PROBLEM
Your task is to find every line in the records that holds the string "readsfile" and copy it.

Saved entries
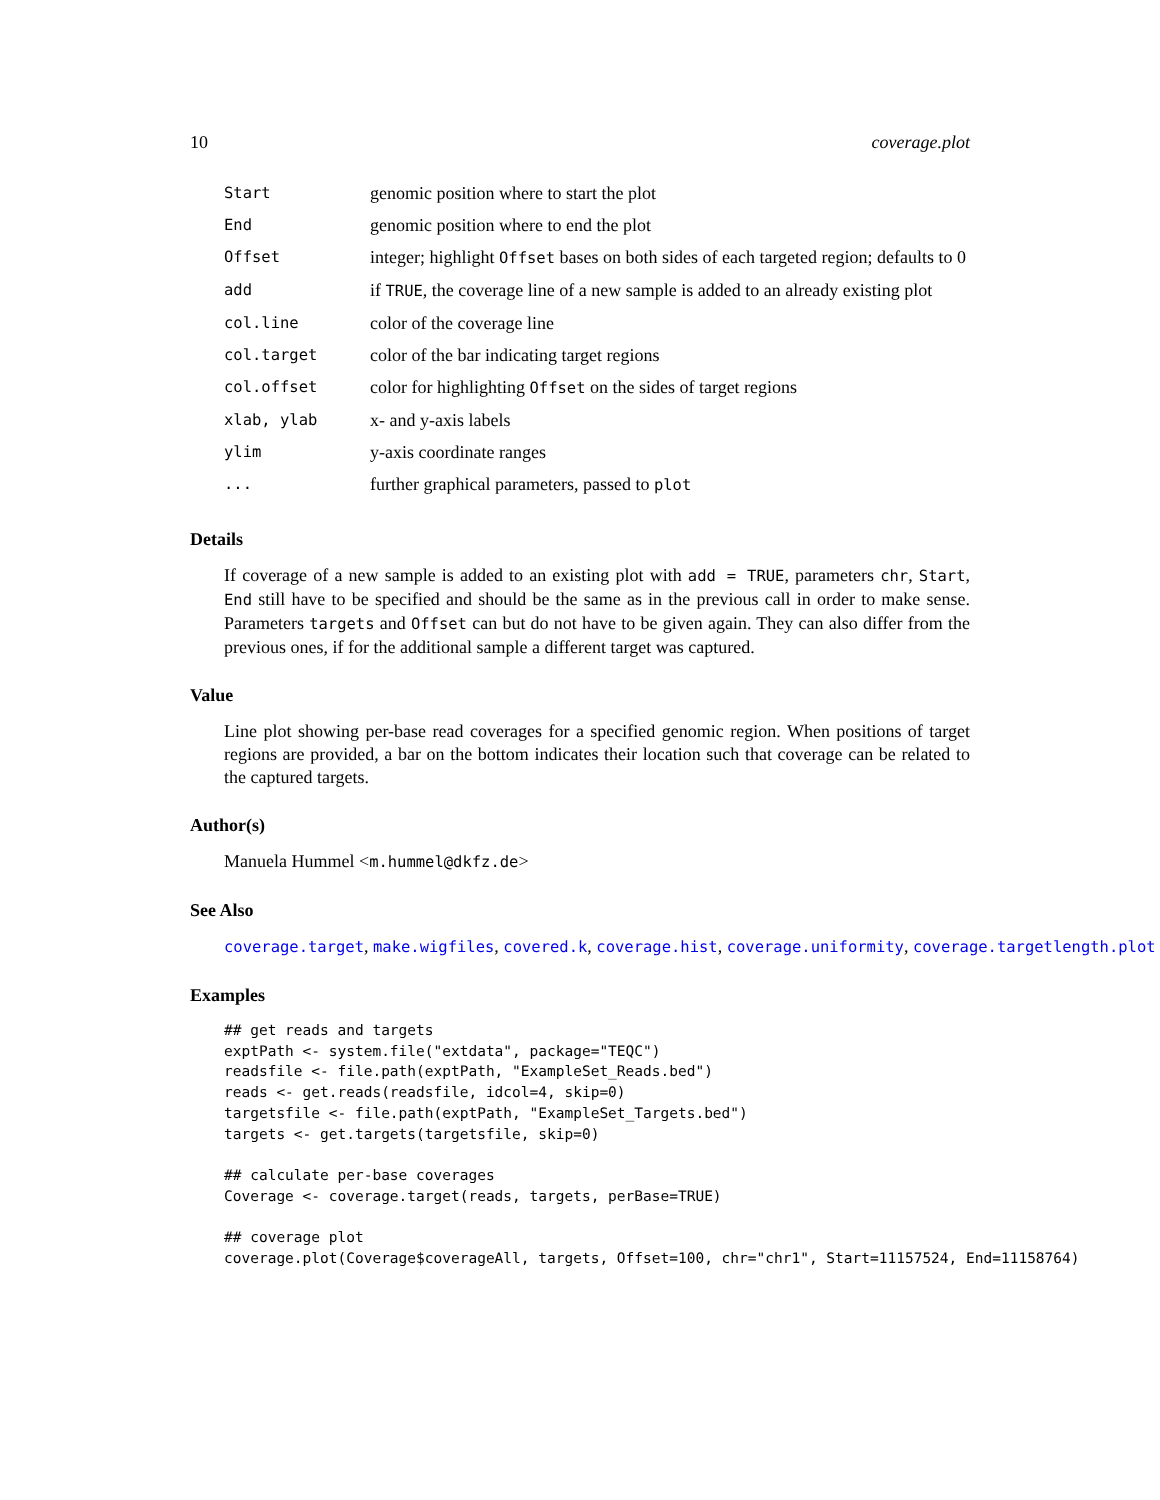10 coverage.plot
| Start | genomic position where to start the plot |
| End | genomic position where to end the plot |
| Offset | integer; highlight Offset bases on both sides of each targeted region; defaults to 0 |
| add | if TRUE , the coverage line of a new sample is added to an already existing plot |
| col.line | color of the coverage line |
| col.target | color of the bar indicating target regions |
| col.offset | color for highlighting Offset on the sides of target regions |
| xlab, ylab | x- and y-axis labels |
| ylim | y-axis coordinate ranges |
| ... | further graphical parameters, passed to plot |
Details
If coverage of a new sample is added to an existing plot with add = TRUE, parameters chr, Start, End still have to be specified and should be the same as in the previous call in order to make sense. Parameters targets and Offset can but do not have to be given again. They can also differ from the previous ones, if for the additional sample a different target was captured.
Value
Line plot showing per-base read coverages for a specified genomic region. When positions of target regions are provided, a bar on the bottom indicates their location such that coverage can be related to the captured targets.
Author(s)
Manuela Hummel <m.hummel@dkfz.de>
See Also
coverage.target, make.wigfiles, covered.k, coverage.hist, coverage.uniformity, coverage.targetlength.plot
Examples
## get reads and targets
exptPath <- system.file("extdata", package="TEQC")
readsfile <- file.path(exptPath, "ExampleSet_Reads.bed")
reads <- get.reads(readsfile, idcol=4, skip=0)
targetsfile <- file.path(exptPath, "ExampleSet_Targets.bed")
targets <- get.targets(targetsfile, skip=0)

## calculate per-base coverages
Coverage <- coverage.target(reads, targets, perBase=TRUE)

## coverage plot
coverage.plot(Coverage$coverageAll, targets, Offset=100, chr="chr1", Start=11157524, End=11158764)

SOLUTION TO THIS TASK
readsfile <- file.path(exptPath, "ExampleSet_Reads.bed")
reads <- get.reads(readsfile, idcol=4, skip=0)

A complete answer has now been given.